Thanks for the heads up i am always interested in good quality chargers.
+ 1, i expect this to be a popular model too, because of the reasonable price. that's as low as the new DC2 can't ever get. at a similar price level it'd be easy to favor one model  but at the assumed different levels it's a toss between pay more-get more and pay less-get less.

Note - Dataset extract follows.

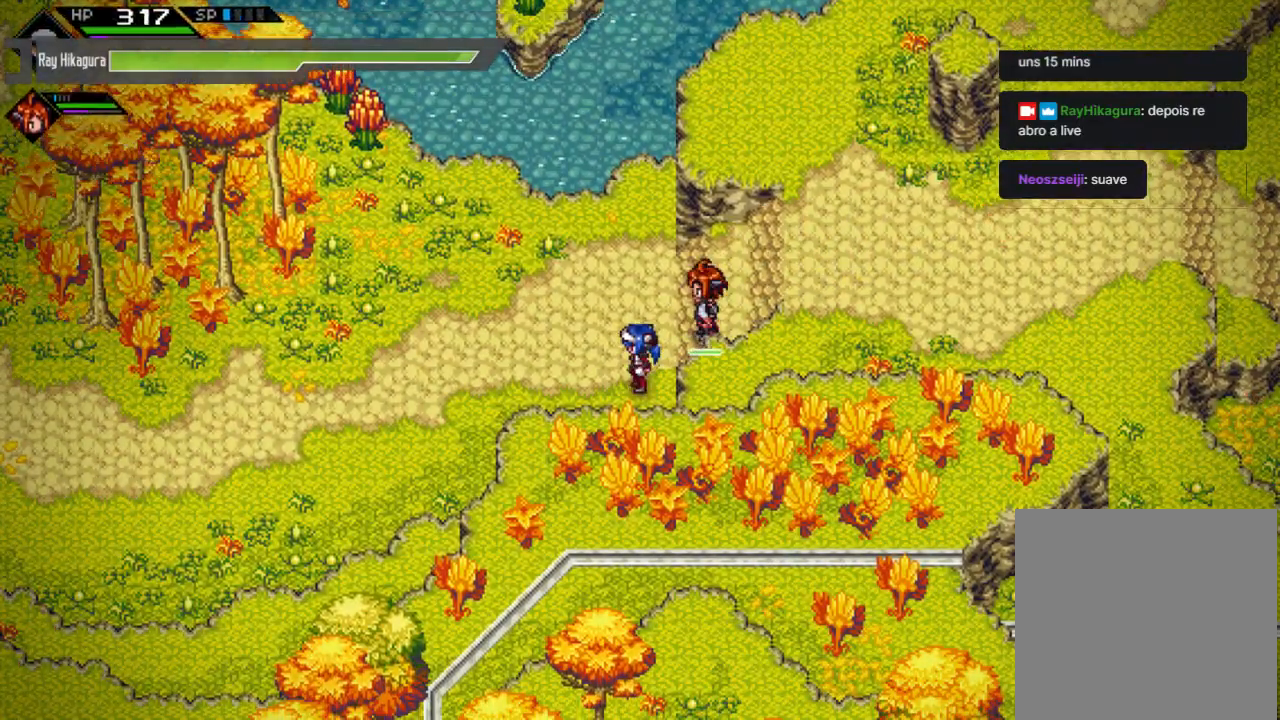
{"dt_ms": 500, "buttons": [], "left_stick": "center", "right_stick": "center", "events": [[133, "L1", "down"], [433, "L1", "up"]]}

i am wishing XTAR team much luck with their new VP4. It looks like a very good alternative to 4-bay Nitcore, Efest, Soshine and Thrunite chargers.


----------



## StandardBattery (Sep 7, 2014)

I think one of the main differences between the i4 (and most Nitecore chargers) and the XTAR is the XTAR use true constant-current in their CC charge phase and the i4 uses a pulse modulated current, meaning the average is the desired charger current but the peak is higher. I believe the i4 using this method of charging for both LiIon and NiMH, but there is some debate on whether it's a good idea on LiIon, and maybe a little less controversy for NiMH.

The other difference is of course the i4 is supporting LiIon and NiMH cells the XTAR is dedicated to LiIon.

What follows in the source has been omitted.